→ Work request 1
Count the lines in the rows below that contain the string "username", and give only that number.

→ Text shown

= Beginning of Section =

Be careful. Because the data is denormalized in the Lucene index when using the @IndexedEmbedded technique, Hibernate Search needs to be aware of any change in the Place object and any change in the Address object to keep the index up to date. To make sure the Place Lucene document is updated when it's Address changes, you need to mark the other side of the bidirectional relationship with @ContainedIn.
@ContainedIn is only useful on associations pointing to entities as opposed to embedded (collection of) objects.
Let's make our example a bit more complex:
@Entity
				@Indexed
				public class Place {
				@Id
				@GeneratedValue
				@DocumentId
				private Long id;
				
				@Field( index = Index.TOKENIZED )
				private String name;
				
				@OneToOne( cascade = { CascadeType.PERSIST, CascadeType.REMOVE } )
				@IndexedEmbedded
				private Address address;
				....
				}
				
				@Entity
				@Indexed
				public class Address {
				@Id
				@GeneratedValue
				@DocumentId
				private Long id;
				
				@Field(index=Index.TOKENIZED)
				private String street;
				
				@Field(index=Index.TOKENIZED)
				private String city;
				
				@IndexedEmbedded(depth = 1, prefix = "ownedBy_")
				private Owner ownedBy;
				
				@ContainedIn
				@OneToMany(mappedBy="address")
				private Set<Place> places;
				...
				}
				
				@Embeddable
				public class Owner {
				@Field(index = Index.TOKENIZED)
				private String name;
				...
				}
Any @*ToOne and @Embedded attribute can be annotated with @IndexedEmbedded. The attributes of the associated class will then be added to the main entity index. In the previous example, the index will contain the following fields
  • id
  • name
  • address.street
  • address.city
  • addess.ownedBy_name
The default prefix is propertyName., following the traditional object navigation convention. You can override it using the prefix attribute as it is shown on the ownedBy property.

= End of Section =

→ Dataset entries
= Beginning of Section =

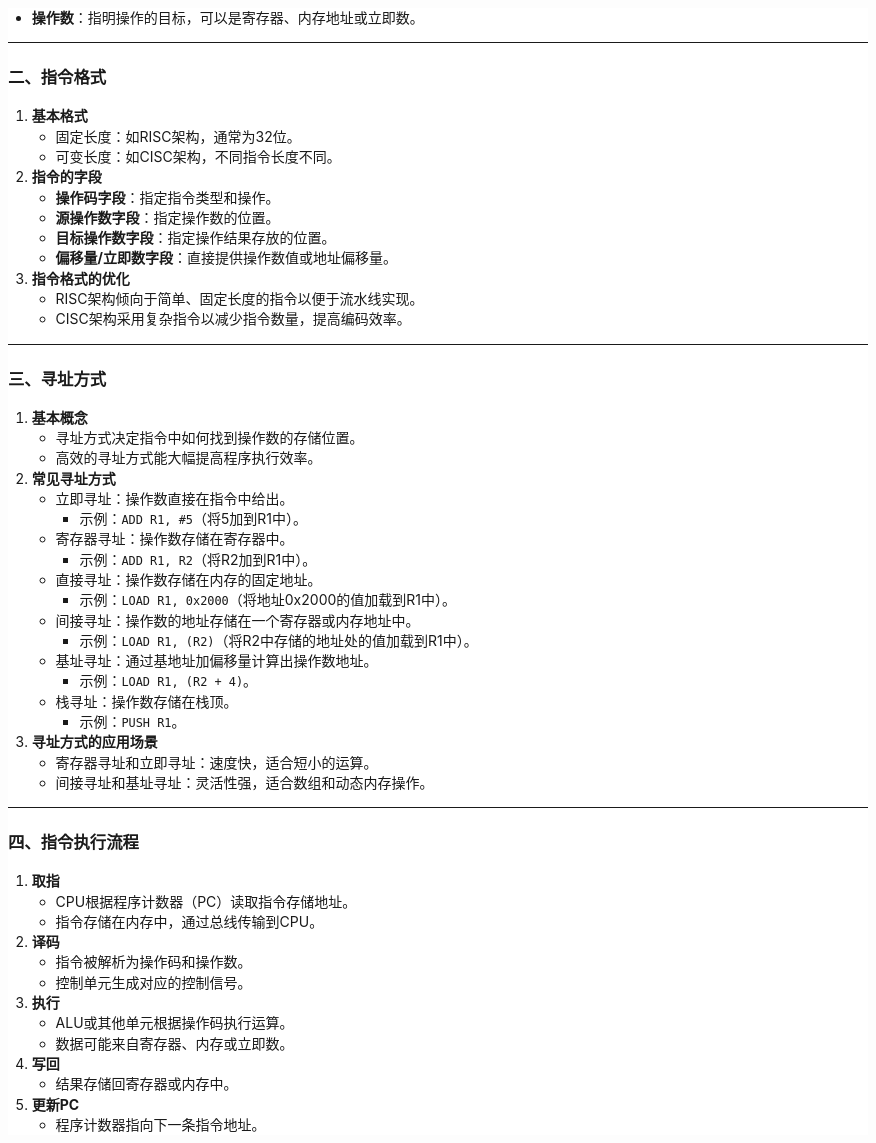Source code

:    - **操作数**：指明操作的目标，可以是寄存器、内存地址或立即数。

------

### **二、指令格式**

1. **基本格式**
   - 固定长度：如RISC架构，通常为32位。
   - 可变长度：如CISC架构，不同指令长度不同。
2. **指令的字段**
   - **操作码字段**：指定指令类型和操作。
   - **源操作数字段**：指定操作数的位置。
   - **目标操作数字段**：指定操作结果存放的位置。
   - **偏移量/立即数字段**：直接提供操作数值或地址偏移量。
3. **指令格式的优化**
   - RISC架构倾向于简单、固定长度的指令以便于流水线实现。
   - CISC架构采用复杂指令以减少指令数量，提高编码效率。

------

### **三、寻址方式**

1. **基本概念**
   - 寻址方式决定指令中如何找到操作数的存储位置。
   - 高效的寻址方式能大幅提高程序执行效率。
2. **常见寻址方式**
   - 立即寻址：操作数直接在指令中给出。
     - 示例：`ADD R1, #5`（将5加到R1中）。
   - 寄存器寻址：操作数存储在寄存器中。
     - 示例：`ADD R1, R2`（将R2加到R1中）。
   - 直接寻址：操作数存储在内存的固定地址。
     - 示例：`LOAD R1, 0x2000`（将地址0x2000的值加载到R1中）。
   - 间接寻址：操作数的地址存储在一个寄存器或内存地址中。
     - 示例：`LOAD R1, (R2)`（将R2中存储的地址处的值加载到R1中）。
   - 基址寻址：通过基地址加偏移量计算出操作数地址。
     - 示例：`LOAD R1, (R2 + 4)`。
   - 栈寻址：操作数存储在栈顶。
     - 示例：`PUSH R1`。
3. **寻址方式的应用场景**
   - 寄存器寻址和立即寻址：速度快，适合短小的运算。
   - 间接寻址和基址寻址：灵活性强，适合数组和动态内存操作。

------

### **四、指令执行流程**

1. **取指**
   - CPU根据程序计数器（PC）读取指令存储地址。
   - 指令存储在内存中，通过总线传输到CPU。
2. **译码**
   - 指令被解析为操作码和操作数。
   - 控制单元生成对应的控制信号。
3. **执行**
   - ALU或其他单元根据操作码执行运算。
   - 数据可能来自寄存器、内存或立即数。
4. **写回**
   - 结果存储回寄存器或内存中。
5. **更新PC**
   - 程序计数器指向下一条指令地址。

= End of Section =
= Beginning of Section =

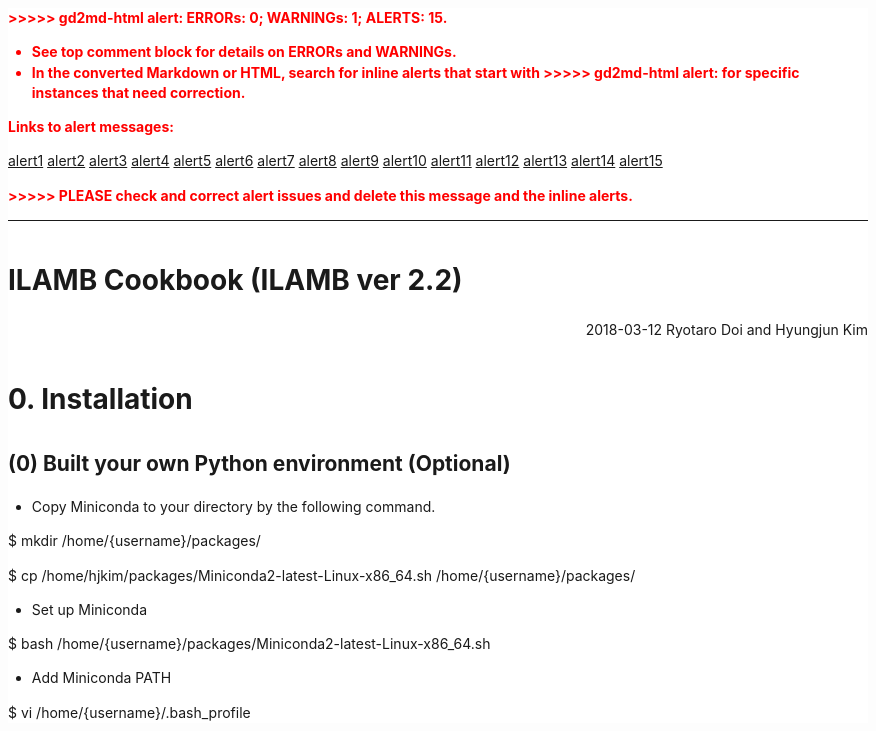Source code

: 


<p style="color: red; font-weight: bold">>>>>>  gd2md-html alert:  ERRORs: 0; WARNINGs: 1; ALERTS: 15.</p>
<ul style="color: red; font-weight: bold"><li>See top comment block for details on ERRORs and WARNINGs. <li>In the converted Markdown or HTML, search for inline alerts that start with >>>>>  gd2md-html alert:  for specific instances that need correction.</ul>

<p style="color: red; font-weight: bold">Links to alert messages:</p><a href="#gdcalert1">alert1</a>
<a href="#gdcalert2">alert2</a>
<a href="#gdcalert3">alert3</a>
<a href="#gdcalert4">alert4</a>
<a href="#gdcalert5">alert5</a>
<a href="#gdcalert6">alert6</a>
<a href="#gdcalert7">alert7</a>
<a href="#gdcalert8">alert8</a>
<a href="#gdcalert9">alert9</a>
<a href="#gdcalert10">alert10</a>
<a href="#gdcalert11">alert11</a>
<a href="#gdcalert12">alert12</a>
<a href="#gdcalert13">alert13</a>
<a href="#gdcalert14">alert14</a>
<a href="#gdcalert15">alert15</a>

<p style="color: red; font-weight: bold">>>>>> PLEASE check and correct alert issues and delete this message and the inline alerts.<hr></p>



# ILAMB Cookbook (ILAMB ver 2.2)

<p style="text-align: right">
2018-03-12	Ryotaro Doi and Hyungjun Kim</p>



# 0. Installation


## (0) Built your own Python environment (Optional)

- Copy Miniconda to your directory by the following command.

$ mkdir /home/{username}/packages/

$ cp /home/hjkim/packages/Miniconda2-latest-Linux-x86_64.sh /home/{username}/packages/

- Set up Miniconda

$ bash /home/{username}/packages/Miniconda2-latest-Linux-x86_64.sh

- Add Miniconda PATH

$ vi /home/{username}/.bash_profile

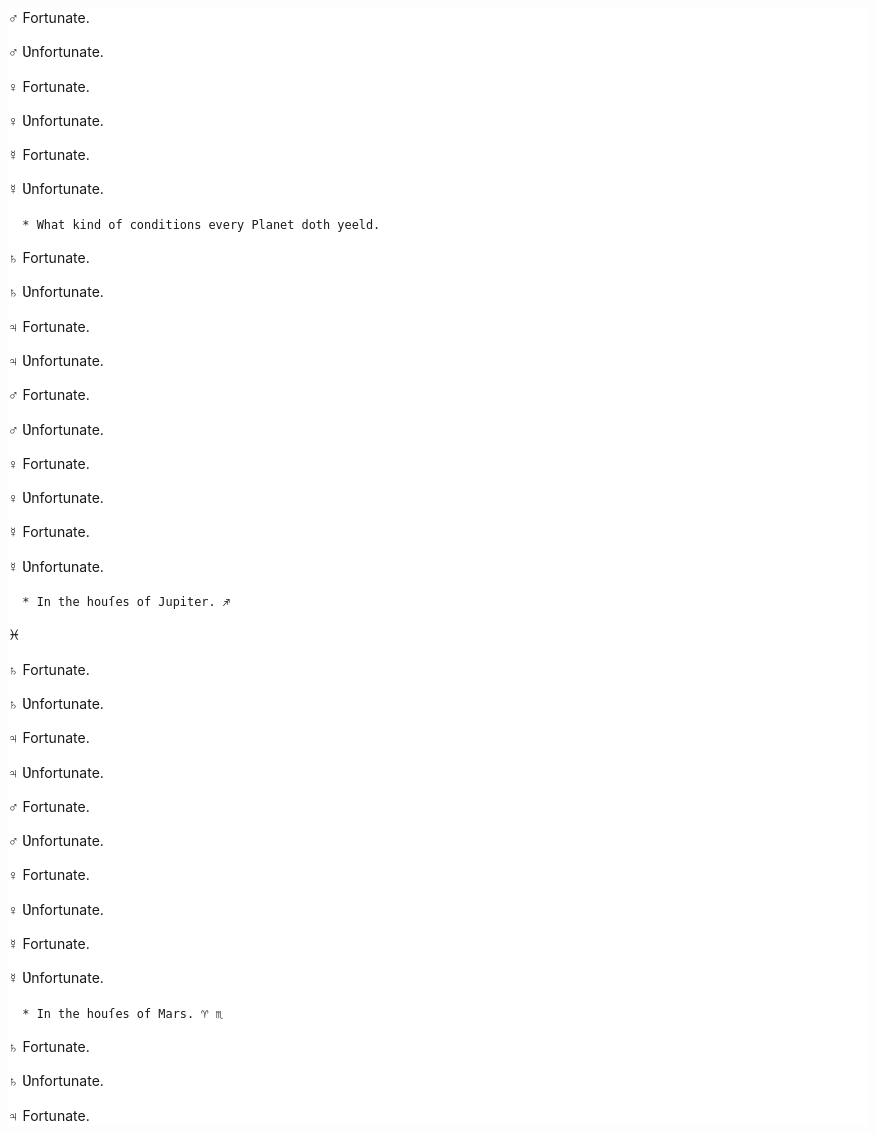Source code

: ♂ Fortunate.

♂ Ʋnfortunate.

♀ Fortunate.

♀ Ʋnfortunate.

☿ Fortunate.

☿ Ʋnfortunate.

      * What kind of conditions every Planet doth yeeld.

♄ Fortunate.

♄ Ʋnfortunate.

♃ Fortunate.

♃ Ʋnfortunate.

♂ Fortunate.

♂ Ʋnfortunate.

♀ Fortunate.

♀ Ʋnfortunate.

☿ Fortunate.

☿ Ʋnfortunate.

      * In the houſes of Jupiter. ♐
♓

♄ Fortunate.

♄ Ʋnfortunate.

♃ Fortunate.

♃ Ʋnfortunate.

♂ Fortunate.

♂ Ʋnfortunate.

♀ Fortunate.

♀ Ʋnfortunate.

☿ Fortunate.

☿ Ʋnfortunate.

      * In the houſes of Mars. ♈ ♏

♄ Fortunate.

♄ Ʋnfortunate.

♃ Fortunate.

= End of Section =
= Beginning of Section =

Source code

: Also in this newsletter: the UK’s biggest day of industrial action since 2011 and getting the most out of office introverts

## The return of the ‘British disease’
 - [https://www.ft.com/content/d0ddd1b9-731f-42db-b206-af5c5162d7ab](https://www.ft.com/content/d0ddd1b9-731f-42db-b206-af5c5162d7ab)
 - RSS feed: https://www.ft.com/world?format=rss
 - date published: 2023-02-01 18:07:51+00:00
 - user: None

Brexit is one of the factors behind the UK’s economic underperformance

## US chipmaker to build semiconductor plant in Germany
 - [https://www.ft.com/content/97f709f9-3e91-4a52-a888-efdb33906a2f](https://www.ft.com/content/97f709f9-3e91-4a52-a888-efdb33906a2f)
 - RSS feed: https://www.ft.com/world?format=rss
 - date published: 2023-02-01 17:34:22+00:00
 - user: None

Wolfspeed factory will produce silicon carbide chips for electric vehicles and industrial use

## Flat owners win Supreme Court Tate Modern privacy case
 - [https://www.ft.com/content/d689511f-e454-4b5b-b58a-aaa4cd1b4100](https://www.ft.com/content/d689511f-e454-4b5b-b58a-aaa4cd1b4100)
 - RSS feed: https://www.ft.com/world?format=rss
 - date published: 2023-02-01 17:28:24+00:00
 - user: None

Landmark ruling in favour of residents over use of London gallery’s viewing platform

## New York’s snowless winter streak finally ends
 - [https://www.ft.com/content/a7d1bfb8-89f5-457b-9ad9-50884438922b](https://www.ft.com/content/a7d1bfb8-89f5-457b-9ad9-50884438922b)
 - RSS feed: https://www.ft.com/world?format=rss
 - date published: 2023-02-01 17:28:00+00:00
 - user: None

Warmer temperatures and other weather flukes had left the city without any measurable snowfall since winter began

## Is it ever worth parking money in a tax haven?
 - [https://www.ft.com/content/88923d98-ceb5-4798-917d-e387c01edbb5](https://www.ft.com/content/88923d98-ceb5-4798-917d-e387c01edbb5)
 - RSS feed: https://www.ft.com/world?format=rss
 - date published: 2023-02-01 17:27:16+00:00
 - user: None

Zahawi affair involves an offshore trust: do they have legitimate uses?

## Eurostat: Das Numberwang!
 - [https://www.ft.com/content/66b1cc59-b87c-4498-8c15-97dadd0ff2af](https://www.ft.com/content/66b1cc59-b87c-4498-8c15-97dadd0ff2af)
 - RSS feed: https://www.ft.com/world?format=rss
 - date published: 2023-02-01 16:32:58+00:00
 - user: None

= End of Section =

→ Work request 2
Translate into French this sentence from the Hibernate Search text above: "The attributes of the associated class will then be added to the main entity index."

→ Answer box 1
4

→ Answer box 2
Les attributs de la classe associée seront alors ajoutés à l'index de l'entité principale.